Pedro Boucherie Mendes foi, ele próprio, um dos jurados de televisão, na terceira e quarta temporada do “Ídolos”, em 2009. “Sei bem do que estou a falar. Se hoje me convidassem outra vez, diria que [os concorrentes] são todos ótimos e fantásticos”, explica. “Temos um País que convive muito mal com a diversidade de opiniões — basta ver o que se passa agora com a polémica do Ronaldo — e isso reflete-se na televisão. Isso faz com que os jurados pensem duas vezes entre dizerem a verdade total ou serem condescendentes.”

Boucherie Mendes foi um dos jurados do “Ídolos”
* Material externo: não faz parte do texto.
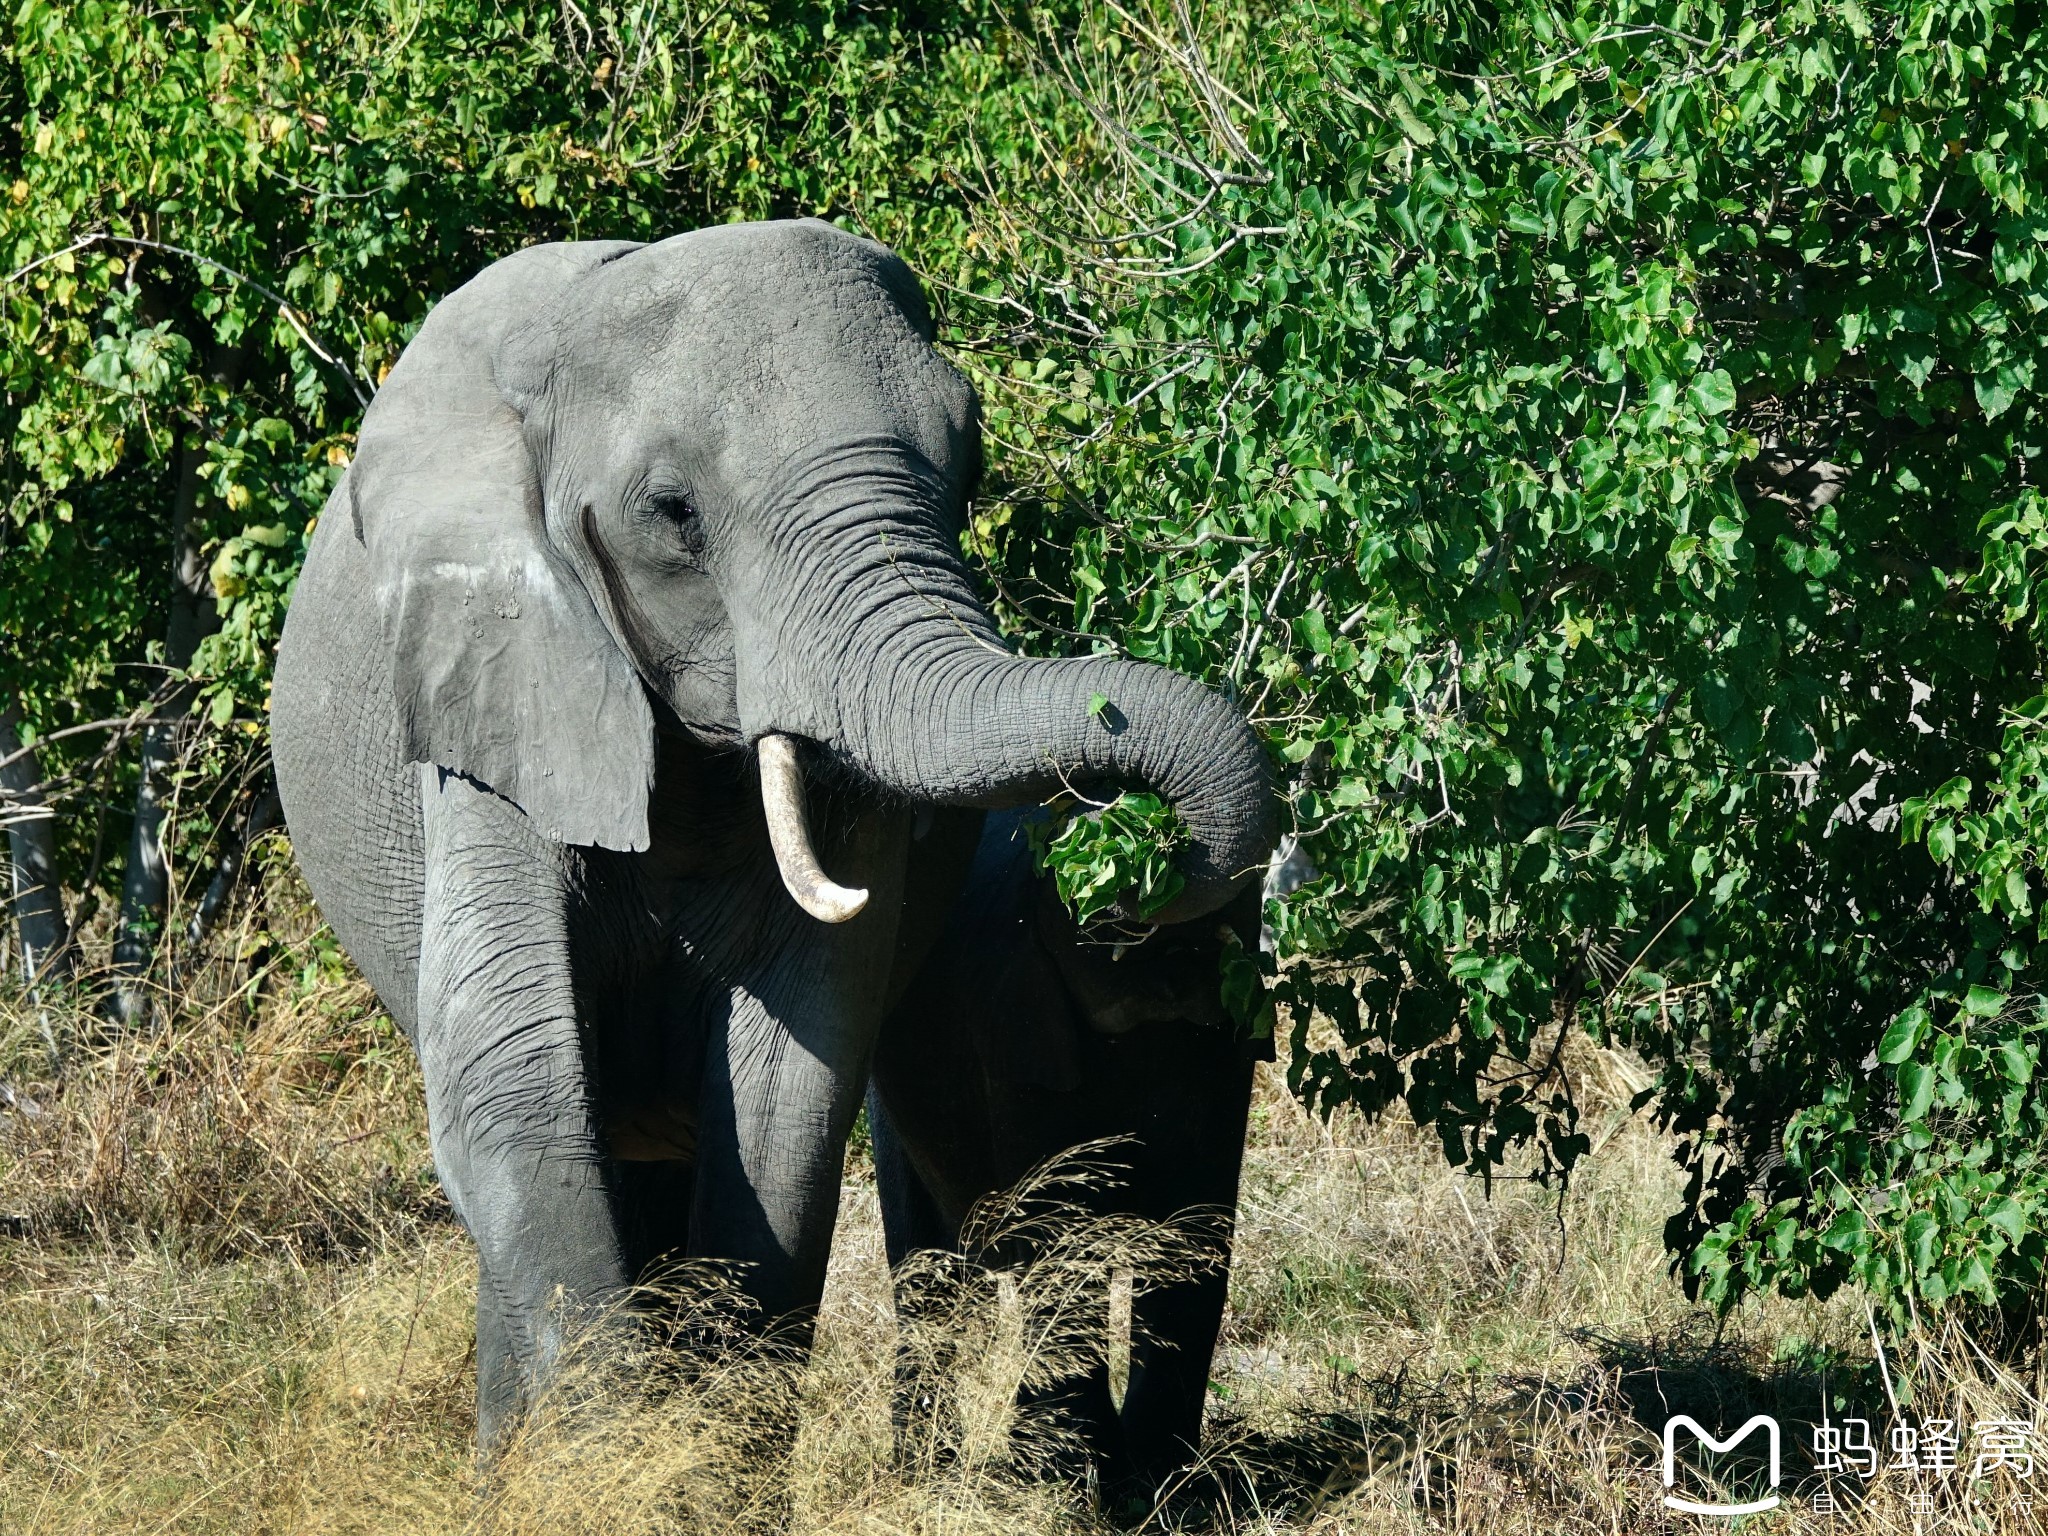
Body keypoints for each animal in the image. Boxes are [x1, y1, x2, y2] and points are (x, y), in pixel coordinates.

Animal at [864, 811, 1261, 1507]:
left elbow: (1197, 1233)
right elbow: (1061, 1235)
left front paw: (1170, 1491)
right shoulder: (1016, 1023)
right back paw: (930, 1471)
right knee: (927, 1269)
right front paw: (1090, 1492)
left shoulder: (1222, 1048)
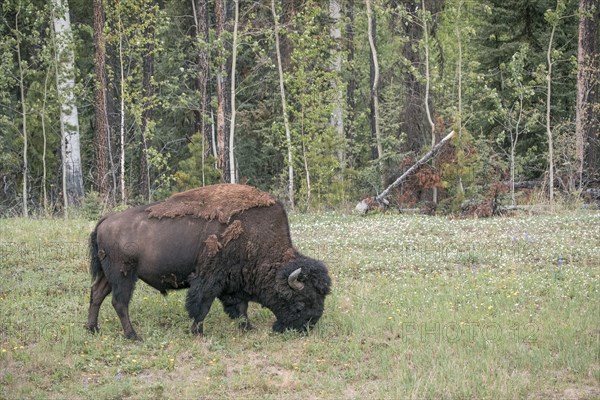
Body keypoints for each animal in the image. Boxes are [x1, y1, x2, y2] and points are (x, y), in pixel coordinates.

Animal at [84, 183, 330, 340]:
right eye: (301, 303)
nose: (307, 327)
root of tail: (106, 220)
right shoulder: (209, 279)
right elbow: (202, 306)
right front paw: (197, 332)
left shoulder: (233, 282)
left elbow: (240, 307)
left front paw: (247, 328)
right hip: (124, 275)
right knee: (119, 302)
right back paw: (133, 336)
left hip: (108, 275)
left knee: (97, 294)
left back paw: (92, 329)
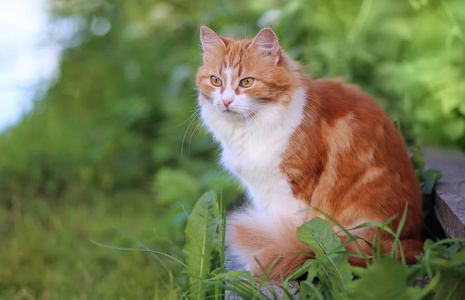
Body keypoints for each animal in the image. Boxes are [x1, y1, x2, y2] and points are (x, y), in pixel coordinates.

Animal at [194, 25, 422, 278]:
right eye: (216, 81)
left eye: (246, 82)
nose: (225, 101)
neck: (250, 130)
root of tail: (411, 239)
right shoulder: (261, 190)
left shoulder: (294, 188)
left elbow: (292, 232)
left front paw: (269, 258)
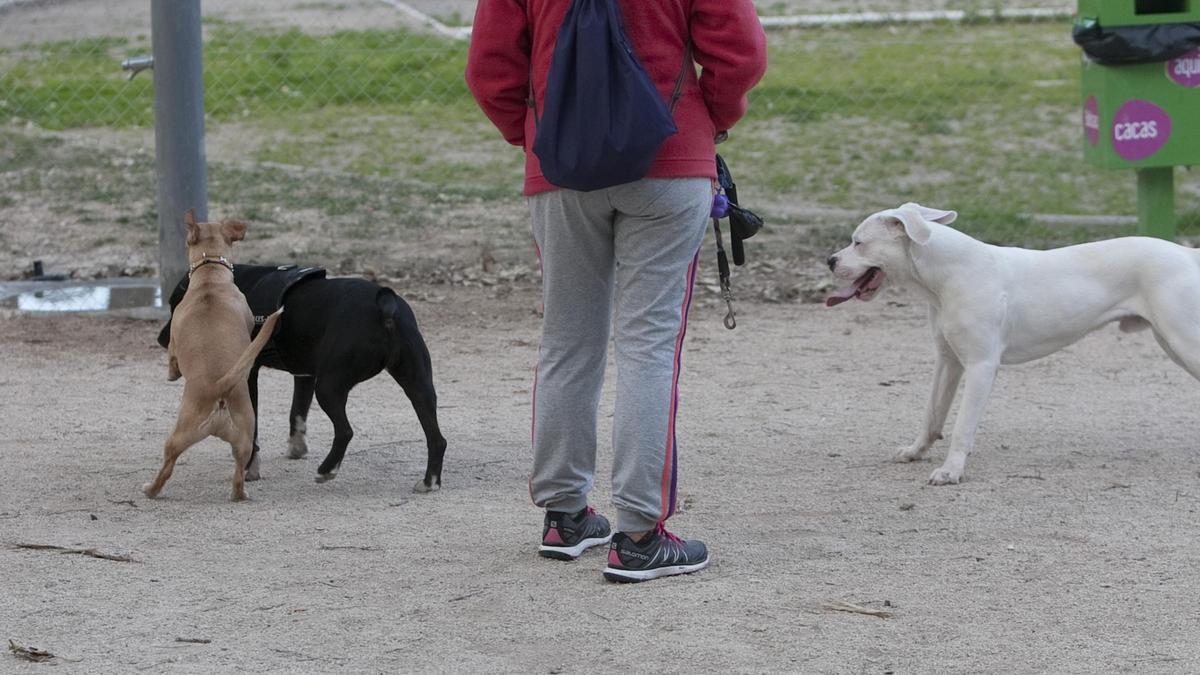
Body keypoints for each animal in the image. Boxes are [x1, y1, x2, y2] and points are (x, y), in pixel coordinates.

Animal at [144, 210, 282, 499]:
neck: (210, 275)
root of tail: (218, 387)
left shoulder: (174, 341)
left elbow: (171, 359)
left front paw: (171, 374)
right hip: (244, 440)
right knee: (239, 475)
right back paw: (239, 495)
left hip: (177, 437)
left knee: (167, 466)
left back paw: (151, 489)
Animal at [157, 263, 444, 487]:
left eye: (174, 307)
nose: (161, 339)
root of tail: (383, 304)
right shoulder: (304, 374)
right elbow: (297, 412)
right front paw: (296, 449)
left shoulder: (247, 377)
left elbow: (254, 427)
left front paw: (250, 468)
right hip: (419, 386)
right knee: (437, 438)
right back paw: (430, 481)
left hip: (329, 387)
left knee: (345, 431)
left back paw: (327, 469)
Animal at [825, 200, 1200, 482]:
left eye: (858, 242)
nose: (830, 260)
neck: (946, 277)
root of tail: (1188, 254)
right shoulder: (948, 361)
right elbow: (932, 414)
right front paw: (916, 452)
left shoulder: (980, 366)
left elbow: (962, 425)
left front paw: (950, 471)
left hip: (1184, 343)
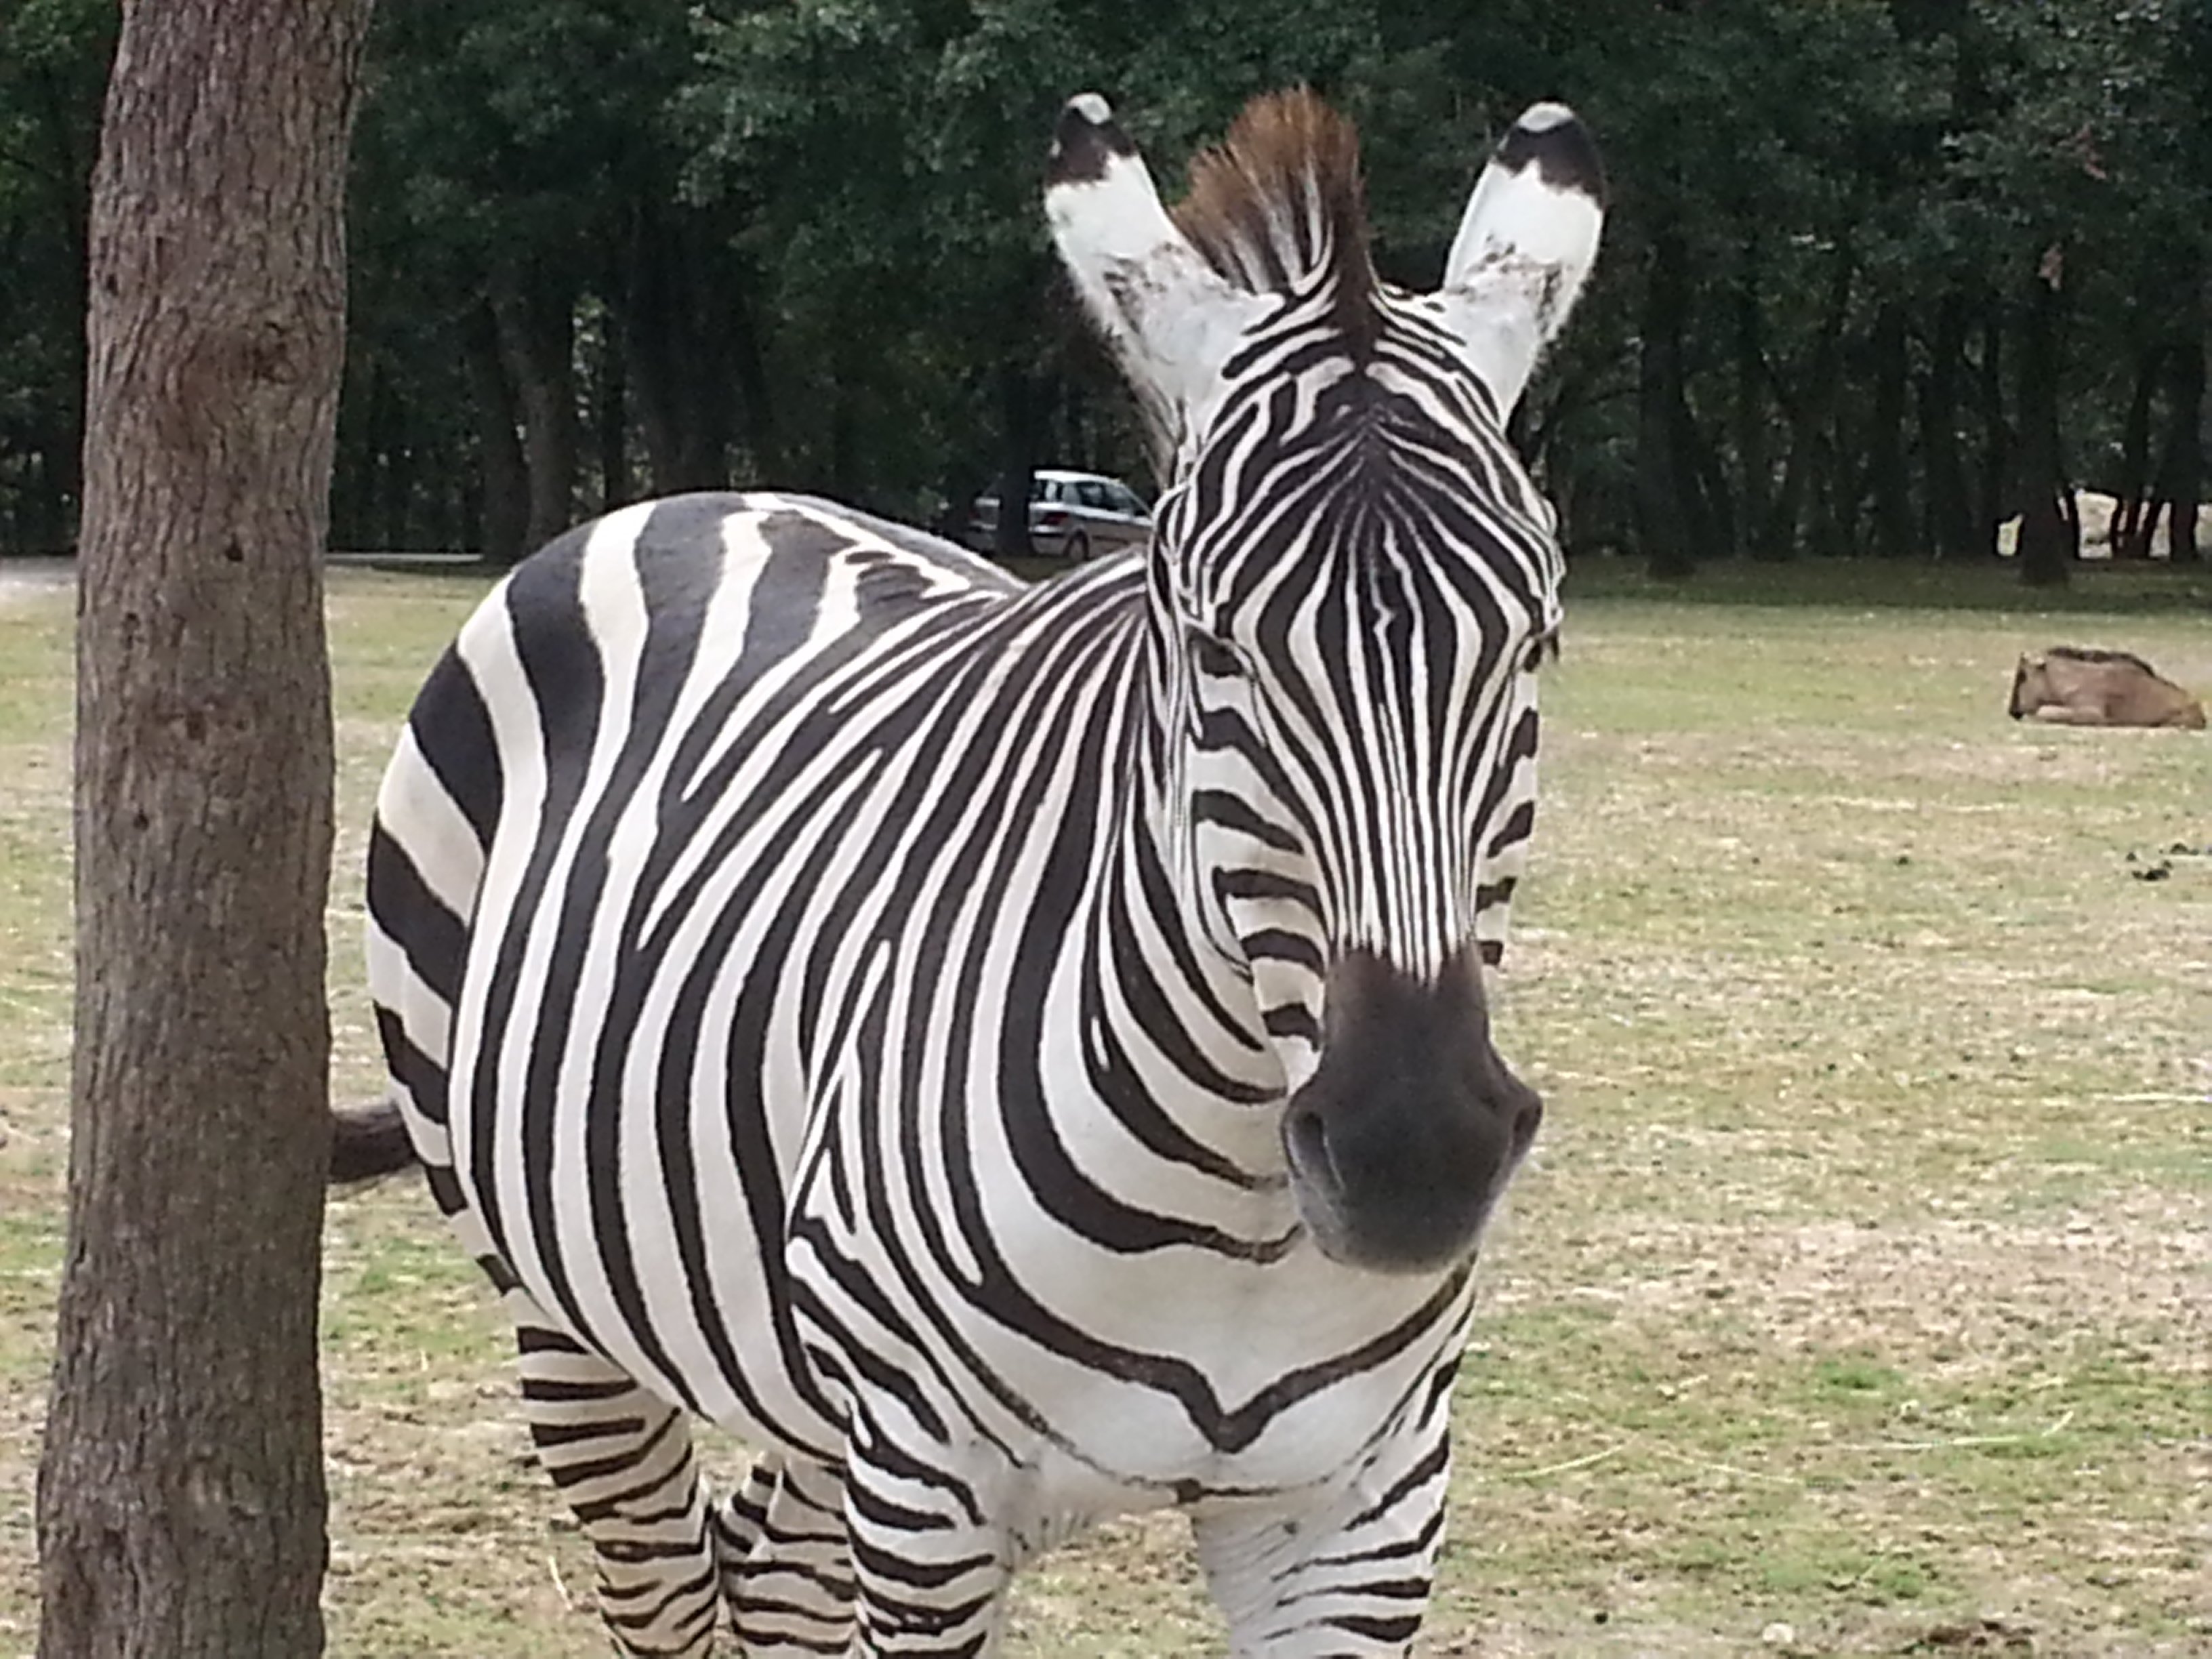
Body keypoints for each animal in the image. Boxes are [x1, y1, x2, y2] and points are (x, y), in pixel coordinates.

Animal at [331, 84, 1610, 1654]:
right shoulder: (930, 1499)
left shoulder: (1360, 1510)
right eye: (1210, 643)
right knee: (670, 1584)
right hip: (561, 1306)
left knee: (769, 1573)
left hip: (809, 1385)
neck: (1243, 1207)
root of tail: (702, 497)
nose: (1412, 1154)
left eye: (1535, 641)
Para o diretor, o medo das reações das redes sociais condiciona os jurados e, por sua vez, a qualidade televisiva. “Consciente ou inconscientemente, em Portugal, os programas com jurados estão cada vez mais consensuais e assim a televisão perde valor de entretenimento.”

Unânime é a avaliação da qualidade dos programas australianos que, dia sim, dia sim, nos prendem ao ecrã. “O que os une a todos? A qualidade”, frisa. “A televisão anglo-saxónica é sempre boa. Não fazem má televisão. Nunca vi um programa americano mal feito. Pode se não gostar deles, mas nunca os vi serem mal feitos. E já vi programas de outros países muito mal feitos, inclusive em Portugal.”

E se o formato funciona tão bem, porque é que é difícil que as versões portuguesas compitam com as australianas? “Nós não temos quantidade suficiente de pessoas em Portugal para estes programas com aquele aspeto trendy, cool, de que o espectador gosta”, contesta. “Se repararmos nos concorrentes de programas como o ‘MasterChef’, existem sempre duas ou três pessoas da mesma classe social do público que se presume que veja o programa. Depois tens pessoas de outras zonas, e ainda bem que lá estão, mas que não têm aquela versatilidade para provas, se calhar não sabem o que é sushi ou sous vide. Temos em Portugal essa limitação de concorrentes. Eu acho os portugueses magníficos, fantásticos e incríveis, mas nós somos o país que somos. Não somos outro. Aliás, isto que referi acontece noutros países.”

Boucherie conclui de forma clara: “Falta-nos diversidade de concorrentes, cultura de exigência que permita que as pessoas digam o que pensem”, nota. “E depois, falta nos o dinheiro, claro.”